[Requirement 1]:
Copy out the stretch of the records from the line containing "January (11)" through the end of the records, both ends included, word for word.
[Requirement 2]:
Carry on the passage about Naegele and the Minnesota Wild from its final sentence.

[Source text]:
================

Naegele was a successful businessman who made his fortune as owner of a billboard company and Rollerblade. He is credited with assembling an informal group that dreamed about starting or acquiring an NHL team after Norm Green took the North Stars to Dallas. The Pioneer Press recalls that Naegele’s group, Minnesota Sports & Entertainment, bought the expansion franchise that would become the Minnesota Wild for $80 million in 1997 and paid $45 million toward building the Xcel Energy Center. The Wild began play in 2000, and the ‘X’ not only revived a near-shuttered downtown, but also became one of the nation’s top concert arenas.
Naegele made a deal to sell the club to current owner Craig Leipold in 2008. In 2017 Forbes valued the franchise at $440 million.
The Wild announced Thursday that the franchise will honor Naegele with a moment of silence prior to its next home game on Nov. 13 against the Washington Capitals. In addition, the team wear a patch with the initials BN on their jerseys for the remainder of this season, starting with Thursday’s game at the Los Angeles Kings. Further details on how the team will honor Naegele’s memory will be announced soon.

================

[Data]:

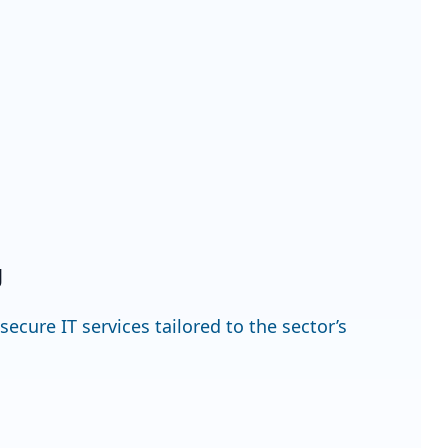
g
cure IT services tailored to the sector’s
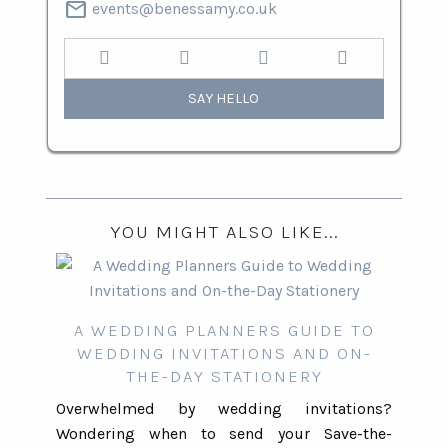
mail
events@benessamy.co.uk
SAY HELLO
YOU MIGHT ALSO LIKE...
A WEDDING PLANNERS GUIDE TO
WEDDING INVITATIONS AND ON-
THE-DAY STATIONERY
Overwhelmed by wedding invitations?
Wondering when to send your Save-the-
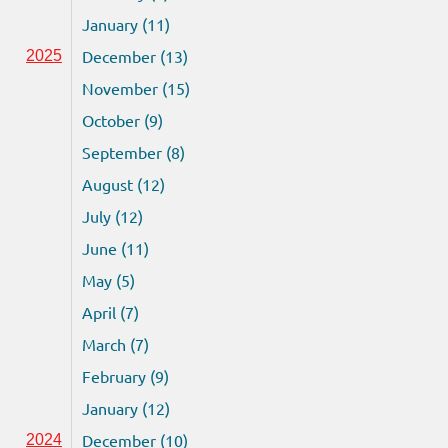
January (11)
December (13)
2025
November (15)
October (9)
September (8)
August (12)
July (12)
June (11)
May (5)
April (7)
March (7)
February (9)
January (12)
December (10)
2024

================

[Response area 1]:
January (11)
December (13)
2025
November (15)
October (9)
September (8)
August (12)
July (12)
June (11)
May (5)
April (7)
March (7)
February (9)
January (12)
December (10)
2024

[Response area 2]:
Team officials posted a testiment to Naegele on its social media sites that included a host of tributes to the man.
Statement from Bob Naegele III, son of Bob Naegele, Jr. and former Minnesota Wild board member:
We are deeply saddened by the loss of our much-loved ‘Pop.’ While he had many professional and business successes in his life, the pinnacle for him was to play his part in bringing an NHL team back to the State of Hockey. The Minnesota Wild was never about him. Mom and Pop were happily on the beach in Florida enjoying the start of retirement in 1997 when the opportunity arose to bring an NHL franchise back to Minnesota. When Gary Bettman said, “We love your market and your investor group, we never wanted to leave Minnesota, but I need one person I can call when I need to get decisions made,” Pop stepped forward and said, “OK, I will do it.” From day one, for him, it was all about the fans and the amazing Minnesota hockey heritage. It is a testament for how he lived his life.